• [Action item]:
In full and unaltered, output the records below.

• [Data provided]:
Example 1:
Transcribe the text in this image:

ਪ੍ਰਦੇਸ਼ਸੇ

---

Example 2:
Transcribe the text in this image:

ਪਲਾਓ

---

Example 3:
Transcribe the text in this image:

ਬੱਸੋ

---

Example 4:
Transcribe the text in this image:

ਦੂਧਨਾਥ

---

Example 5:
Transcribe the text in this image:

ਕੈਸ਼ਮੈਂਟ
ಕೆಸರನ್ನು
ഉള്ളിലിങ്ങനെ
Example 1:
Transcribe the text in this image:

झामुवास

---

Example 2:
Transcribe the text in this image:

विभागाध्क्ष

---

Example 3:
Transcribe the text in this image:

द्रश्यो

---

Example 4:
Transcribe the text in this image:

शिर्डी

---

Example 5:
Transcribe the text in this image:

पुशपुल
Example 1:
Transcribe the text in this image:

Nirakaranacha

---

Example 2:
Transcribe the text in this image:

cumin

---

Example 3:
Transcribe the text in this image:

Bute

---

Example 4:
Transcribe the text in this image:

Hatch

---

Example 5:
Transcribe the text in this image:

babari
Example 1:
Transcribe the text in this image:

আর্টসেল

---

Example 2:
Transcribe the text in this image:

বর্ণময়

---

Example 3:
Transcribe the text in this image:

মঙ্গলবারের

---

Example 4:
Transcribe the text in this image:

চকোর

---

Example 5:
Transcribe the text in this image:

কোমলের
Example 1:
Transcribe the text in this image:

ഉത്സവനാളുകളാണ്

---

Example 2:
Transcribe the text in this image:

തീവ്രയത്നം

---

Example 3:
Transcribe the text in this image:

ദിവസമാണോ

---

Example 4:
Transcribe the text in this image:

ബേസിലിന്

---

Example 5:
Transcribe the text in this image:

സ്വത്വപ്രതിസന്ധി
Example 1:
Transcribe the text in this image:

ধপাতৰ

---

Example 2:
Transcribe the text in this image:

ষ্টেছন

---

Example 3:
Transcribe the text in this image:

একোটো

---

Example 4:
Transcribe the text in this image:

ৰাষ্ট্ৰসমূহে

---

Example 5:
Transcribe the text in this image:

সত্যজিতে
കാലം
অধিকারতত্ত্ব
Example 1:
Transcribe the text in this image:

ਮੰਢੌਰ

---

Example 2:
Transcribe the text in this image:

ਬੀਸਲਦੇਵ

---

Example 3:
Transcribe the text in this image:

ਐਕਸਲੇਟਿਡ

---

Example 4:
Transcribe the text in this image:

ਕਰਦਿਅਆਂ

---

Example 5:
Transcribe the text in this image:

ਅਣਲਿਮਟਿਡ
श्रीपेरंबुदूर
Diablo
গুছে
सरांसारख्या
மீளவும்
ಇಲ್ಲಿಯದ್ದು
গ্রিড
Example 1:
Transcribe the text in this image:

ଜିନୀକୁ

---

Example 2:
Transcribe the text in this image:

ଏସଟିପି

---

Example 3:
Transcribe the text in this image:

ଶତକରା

• [Solution to the problem]:
Example 1:
Transcribe the text in this image:

ਪ੍ਰਦੇਸ਼ਸੇ

---

Example 2:
Transcribe the text in this image:

ਪਲਾਓ

---

Example 3:
Transcribe the text in this image:

ਬੱਸੋ

---

Example 4:
Transcribe the text in this image:

ਦੂਧਨਾਥ

---

Example 5:
Transcribe the text in this image:

ਕੈਸ਼ਮੈਂਟ
ಕೆಸರನ್ನು
ഉള്ളിലിങ്ങനെ
Example 1:
Transcribe the text in this image:

झामुवास

---

Example 2:
Transcribe the text in this image:

विभागाध्क्ष

---

Example 3:
Transcribe the text in this image:

द्रश्यो

---

Example 4:
Transcribe the text in this image:

शिर्डी

---

Example 5:
Transcribe the text in this image:

पुशपुल
Example 1:
Transcribe the text in this image:

Nirakaranacha

---

Example 2:
Transcribe the text in this image:

cumin

---

Example 3:
Transcribe the text in this image:

Bute

---

Example 4:
Transcribe the text in this image:

Hatch

---

Example 5:
Transcribe the text in this image:

babari
Example 1:
Transcribe the text in this image:

আর্টসেল

---

Example 2:
Transcribe the text in this image:

বর্ণময়

---

Example 3:
Transcribe the text in this image:

মঙ্গলবারের

---

Example 4:
Transcribe the text in this image:

চকোর

---

Example 5:
Transcribe the text in this image:

কোমলের
Example 1:
Transcribe the text in this image:

ഉത്സവനാളുകളാണ്

---

Example 2:
Transcribe the text in this image:

തീവ്രയത്നം

---

Example 3:
Transcribe the text in this image:

ദിവസമാണോ

---

Example 4:
Transcribe the text in this image:

ബേസിലിന്

---

Example 5:
Transcribe the text in this image:

സ്വത്വപ്രതിസന്ധി
Example 1:
Transcribe the text in this image:

ধপাতৰ

---

Example 2:
Transcribe the text in this image:

ষ্টেছন

---

Example 3:
Transcribe the text in this image:

একোটো

---

Example 4:
Transcribe the text in this image:

ৰাষ্ট্ৰসমূহে

---

Example 5:
Transcribe the text in this image:

সত্যজিতে
കാലം
অধিকারতত্ত্ব
Example 1:
Transcribe the text in this image:

ਮੰਢੌਰ

---

Example 2:
Transcribe the text in this image:

ਬੀਸਲਦੇਵ

---

Example 3:
Transcribe the text in this image:

ਐਕਸਲੇਟਿਡ

---

Example 4:
Transcribe the text in this image:

ਕਰਦਿਅਆਂ

---

Example 5:
Transcribe the text in this image:

ਅਣਲਿਮਟਿਡ
श्रीपेरंबुदूर
Diablo
গুছে
सरांसारख्या
மீளவும்
ಇಲ್ಲಿಯದ್ದು
গ্রিড
Example 1:
Transcribe the text in this image:

ଜିନୀକୁ

---

Example 2:
Transcribe the text in this image:

ଏସଟିପି

---

Example 3:
Transcribe the text in this image:

ଶତକରା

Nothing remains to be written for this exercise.